-- Study material follows --

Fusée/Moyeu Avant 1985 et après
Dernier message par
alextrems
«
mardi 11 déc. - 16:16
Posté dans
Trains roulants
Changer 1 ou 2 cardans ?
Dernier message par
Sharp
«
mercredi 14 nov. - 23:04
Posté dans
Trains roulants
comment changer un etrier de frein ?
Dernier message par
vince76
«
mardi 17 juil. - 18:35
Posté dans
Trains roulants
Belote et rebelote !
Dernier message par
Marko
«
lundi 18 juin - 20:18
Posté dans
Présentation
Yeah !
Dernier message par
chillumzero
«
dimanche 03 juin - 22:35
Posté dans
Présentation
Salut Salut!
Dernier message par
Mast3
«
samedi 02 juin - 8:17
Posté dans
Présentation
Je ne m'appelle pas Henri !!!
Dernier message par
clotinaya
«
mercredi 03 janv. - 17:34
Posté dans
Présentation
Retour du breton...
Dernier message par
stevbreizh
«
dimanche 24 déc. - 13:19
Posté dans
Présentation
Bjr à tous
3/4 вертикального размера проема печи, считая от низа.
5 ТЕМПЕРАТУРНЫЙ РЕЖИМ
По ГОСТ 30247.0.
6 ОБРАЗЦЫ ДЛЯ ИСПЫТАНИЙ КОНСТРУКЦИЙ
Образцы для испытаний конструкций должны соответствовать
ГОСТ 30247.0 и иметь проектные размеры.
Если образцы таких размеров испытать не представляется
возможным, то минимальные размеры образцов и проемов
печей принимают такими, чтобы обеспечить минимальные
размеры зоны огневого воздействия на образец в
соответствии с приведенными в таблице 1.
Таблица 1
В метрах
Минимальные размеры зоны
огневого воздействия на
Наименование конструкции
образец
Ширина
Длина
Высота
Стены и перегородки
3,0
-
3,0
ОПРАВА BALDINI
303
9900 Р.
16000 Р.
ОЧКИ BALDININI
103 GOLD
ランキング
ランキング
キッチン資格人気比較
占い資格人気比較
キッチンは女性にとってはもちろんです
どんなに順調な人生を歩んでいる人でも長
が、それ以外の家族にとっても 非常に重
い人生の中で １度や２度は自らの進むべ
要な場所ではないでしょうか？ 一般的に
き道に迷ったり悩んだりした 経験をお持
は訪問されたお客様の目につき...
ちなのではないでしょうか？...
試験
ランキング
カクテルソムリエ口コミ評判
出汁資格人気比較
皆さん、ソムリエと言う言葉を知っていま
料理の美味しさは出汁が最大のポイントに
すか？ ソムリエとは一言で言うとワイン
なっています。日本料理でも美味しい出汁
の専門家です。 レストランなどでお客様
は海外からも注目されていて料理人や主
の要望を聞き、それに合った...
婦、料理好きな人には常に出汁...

-- Study material concluded --

A word-for-word copy of the listing is the expected answer.

Expected answer
Fusée/Moyeu Avant 1985 et après
Dernier message par
alextrems
«
mardi 11 déc. - 16:16
Posté dans
Trains roulants
Changer 1 ou 2 cardans ?
Dernier message par
Sharp
«
mercredi 14 nov. - 23:04
Posté dans
Trains roulants
comment changer un etrier de frein ?
Dernier message par
vince76
«
mardi 17 juil. - 18:35
Posté dans
Trains roulants
Belote et rebelote !
Dernier message par
Marko
«
lundi 18 juin - 20:18
Posté dans
Présentation
Yeah !
Dernier message par
chillumzero
«
dimanche 03 juin - 22:35
Posté dans
Présentation
Salut Salut!
Dernier message par
Mast3
«
samedi 02 juin - 8:17
Posté dans
Présentation
Je ne m'appelle pas Henri !!!
Dernier message par
clotinaya
«
mercredi 03 janv. - 17:34
Posté dans
Présentation
Retour du breton...
Dernier message par
stevbreizh
«
dimanche 24 déc. - 13:19
Posté dans
Présentation
Bjr à tous
3/4 вертикального размера проема печи, считая от низа.
5 ТЕМПЕРАТУРНЫЙ РЕЖИМ
По ГОСТ 30247.0.
6 ОБРАЗЦЫ ДЛЯ ИСПЫТАНИЙ КОНСТРУКЦИЙ
Образцы для испытаний конструкций должны соответствовать
ГОСТ 30247.0 и иметь проектные размеры.
Если образцы таких размеров испытать не представляется
возможным, то минимальные размеры образцов и проемов
печей принимают такими, чтобы обеспечить минимальные
размеры зоны огневого воздействия на образец в
соответствии с приведенными в таблице 1.
Таблица 1
В метрах
Минимальные размеры зоны
огневого воздействия на
Наименование конструкции
образец
Ширина
Длина
Высота
Стены и перегородки
3,0
-
3,0
ОПРАВА BALDINI
303
9900 Р.
16000 Р.
ОЧКИ BALDININI
103 GOLD
ランキング
ランキング
キッチン資格人気比較
占い資格人気比較
キッチンは女性にとってはもちろんです
どんなに順調な人生を歩んでいる人でも長
が、それ以外の家族にとっても 非常に重
い人生の中で １度や２度は自らの進むべ
要な場所ではないでしょうか？ 一般的に
き道に迷ったり悩んだりした 経験をお持
は訪問されたお客様の目につき...
ちなのではないでしょうか？...
試験
ランキング
カクテルソムリエ口コミ評判
出汁資格人気比較
皆さん、ソムリエと言う言葉を知っていま
料理の美味しさは出汁が最大のポイントに
すか？ ソムリエとは一言で言うとワイン
なっています。日本料理でも美味しい出汁
の専門家です。 レストランなどでお客様
は海外からも注目されていて料理人や主
の要望を聞き、それに合った...
婦、料理好きな人には常に出汁...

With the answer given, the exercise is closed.